- Episode no.: Season 5 Episode 5
- Directed by: Trey Parker
- Written by: Trey Parker
- Production code: 505
- Original air date: July 18, 2001

Episode chronology
| ← Previous "Scott Tenorman Must Die" | Next → "Cartmanland" |
- South Park season 5

= Terrance and Phillip: Behind the Blow =

"Terrance and Phillip: Behind the Blow" is the fifth episode of the fifth season of the animated television series South Park, and the 70th episode of the series overall. "Terrance and Phillip: Behind the Blow" originally aired on July 18, 2001 on Comedy Central. In the episode, the four boys learn that their idols, Terrance and Phillip, have split over credit issues. They try to get them back together in time for an upcoming festival, or else face death at the hands of a trio of unhinged environmental activists. The show Behind the Blow is a parody of the VH1 TV Show Behind the Music. The show also parodies Earth Day, portraying it as a "brainwashing festival."

==Plot synopsis==
Kyle is watching the Terrance and Phillip Show with Stan, Cartman and Kenny, but it is a rerun. They are upset and complain, but an ad for a live show featuring Terrance and Phillip at the Denver Coliseum airs. They become excited to see the show, but at school the next morning, they find out that they will not be able to go because Earth Day is only a short time away, as three unscrupulous environmentalists who care about Earth Day brainwash people with the Jedi Mind Trick into believing what they say. Kyle, who got tickets for the four, eventually comes up with the idea of Terrance and Phillip performing at the Earth Day show, and everyone else agrees.
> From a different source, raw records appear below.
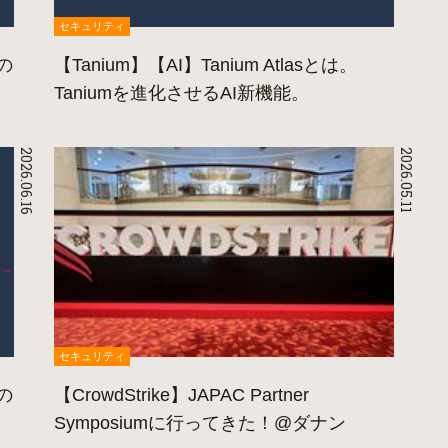
セキュリティ
用の
【Tanium】【AI】Tanium Atlasとは。
Taniumを進化させるAI新機能。
2026.06.16
2026.05.11
セキュリティ
用の
【CrowdStrike】JAPAC Partner
Symposiumに行ってきた！@ダナン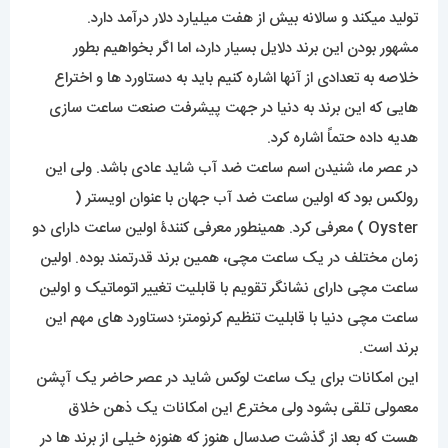
تولید میکند و سالانه بیش از هفت میلیارد دلار درآمد دارد.
مشهور بودن این برند دلایل بسیار دارد، اما اگر بخواهیم بطور
خلاصه به تعدادی از آنها اشاره کنیم باید به دستاورد ها و اختراع
هایی که این برند به دنیا در جهت پیشرفت صنعت ساعت سازی
هدیه داده حتماً اشاره کرد.
در عصر ما، شنیدن اسم ساعت ضد آب شاید عادی باشد. ولی این
رولکس بود که اولین ساعت ضد آب جهان با عنوان اویستر (
Oyster ) معرفی کرد. همینطور معرفی کنندۀ اولین ساعت دارای دو
زمان مختلف در یک ساعت مچی، همین برند قدرتمند بوده. اولین
ساعت مچی دارای نشانگر تقویم با قابلیت تغییر اتوماتیک و اولین
ساعت مچی دنیا با قابلیت تنظیم کرنومتر؛ دستاورد های مهم این
برند است.
این امکانات برای یک ساعت لوکس شاید در عصر حاضر یک آپشن
معمولی تلقی بشود ولی مخترع این امکانات یک ذهن خلاق
هست که بعد از گذشت صدسال هنوز که هنوزه خیلی از برند ها در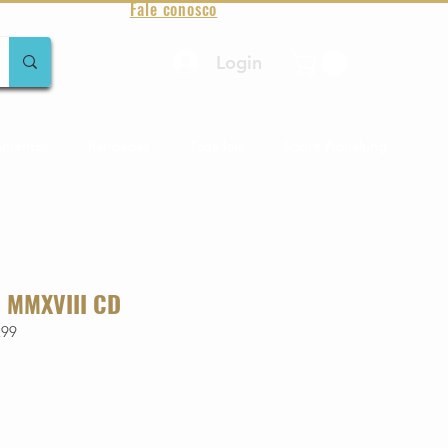
Fale conosco
Login
amentos
Raridades
Toda loja
Sobre Aqualung
 MMXVIII CD
299
o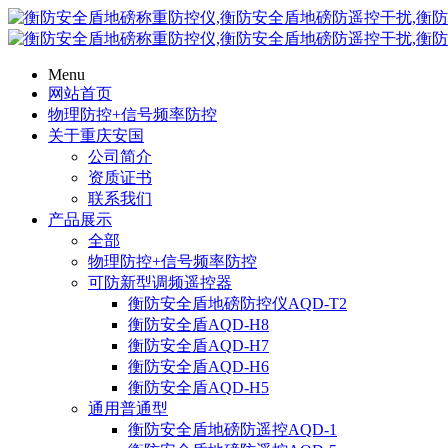
Menu
网站首页
物理防控+信号频率防控
关于重庆安国
公司简介
资质证书
联系我们
产品展示
全部
物理防控+信号频率防控
可防新型调频遥控器
衡防安全盾地磅防控仪AQD-T2
衡防安全盾AQD-H8
衡防安全盾AQD-H7
衡防安全盾AQD-H6
衡防安全盾AQD-H5
通用普通型
衡防安全盾地磅防遥控AQD-1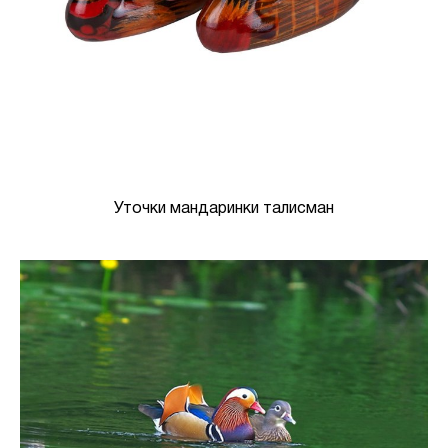
Уточки мандаринки талисман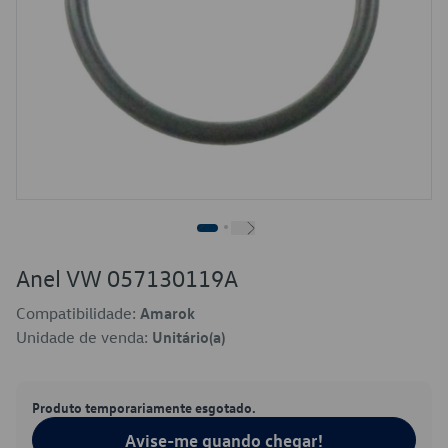
Anel VW 057130119A
Compatibilidade:
Amarok
Unidade de venda:
Unitário(a)
Produto temporariamente esgotado.
Avise-me quando chegar!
The day of the performance comes, and everyone who attends is shocked to find out that not only has Terrance become morbidly obese, but Phillip is not with him. Instead, there is a stand-in who performs with him, much to everyone's dismay. The boys manage to sneak in backstage, and demand to know what happened between the two performers. Terrance acknowledges that his stand-in is talentless, and tells them that he and Phillip have split up due to creative problems. They are in fact arguing over who deserves most of the credit for their show. Terrance informs the boys that Phillip is currently in Toronto, performing Canadian Shakespeare, but with or without him, he is willing to perform. The boys tell everyone at the Earth Day show about this issue. The environmentalists become violently angry, as they have already heavily promoted the appearance. The boys are told to go to Canada immediately to convince Phillip to perform, or face the consequences. The foursome travel to Toronto to see his performance in Hamlet, which they find exceptionally dull. They inform Phillip of the Earth Day show after the play ends, but he initially refuses when they mention Terrance will be in it. Kyle lies to Phillip by telling him that the people of South Park only want to see Phillip anyway, and not Terrance. This placates him and he agrees to come, but all four boys worry about what will happen when they both come across each other at the festival and begin to argue.

The boys try to explain the problem to the environmentalists, but they do not care, as they are incredibly committed to their job. They instead threaten to kill them and chop off Kenny’s left arm with a meat cleaver. Reluctantly, Terrance and Phillip agree to work together. During their rehearsal, they begrudgingly do a routine, which eventually boils down into an argument until they both leave in a huff. After the environmentalists chop Kenny's right arm off, the boys work together and present the audience with a documentary of Terrance and Phillip's rise and fall, featuring, among other clips, the duo appearing on The Ed Sullivan Show when they were children. While they are fascinated, the overreactive environmentalists become largely convinced that the boys "ruined" the festival once again, and they chase them, eventually chopping off Kenny's left leg. Terrance and Phillip watch the video from different viewpoints, and before they could leave the festival, they come across each other and reconcile.

The environmentalists corner the boys, chop off Kenny's right leg (rendering him completely limbless), and they almost kill the rest, but seeing Terrance and Phillip perform together finally convinces them to stop. This thrills everyone, including Kenny, who, despite mutilations, is nevertheless still alive and happy to see the duo reunited.

==Production==
Parker and Stone came up with the idea for this episode, "Cartmanland," and "Towelie" at a restaurant in Hawaii right after finishing production on their other series That's My Bush! According to Parker, this was one of their first episodes clearly parodying liberals. The environmentalist with the butcher knife is based on Earth Day co-founder Ira Einhorn.

==Home media==
"Terrance and Phillip: Behind the Blow," along with the thirteen other episodes from South Park: the Complete Fifth Season, was released on a three-disc DVD set in the United States on February 22, 2005. The sets include brief audio commentaries by Parker and Stone for each episode.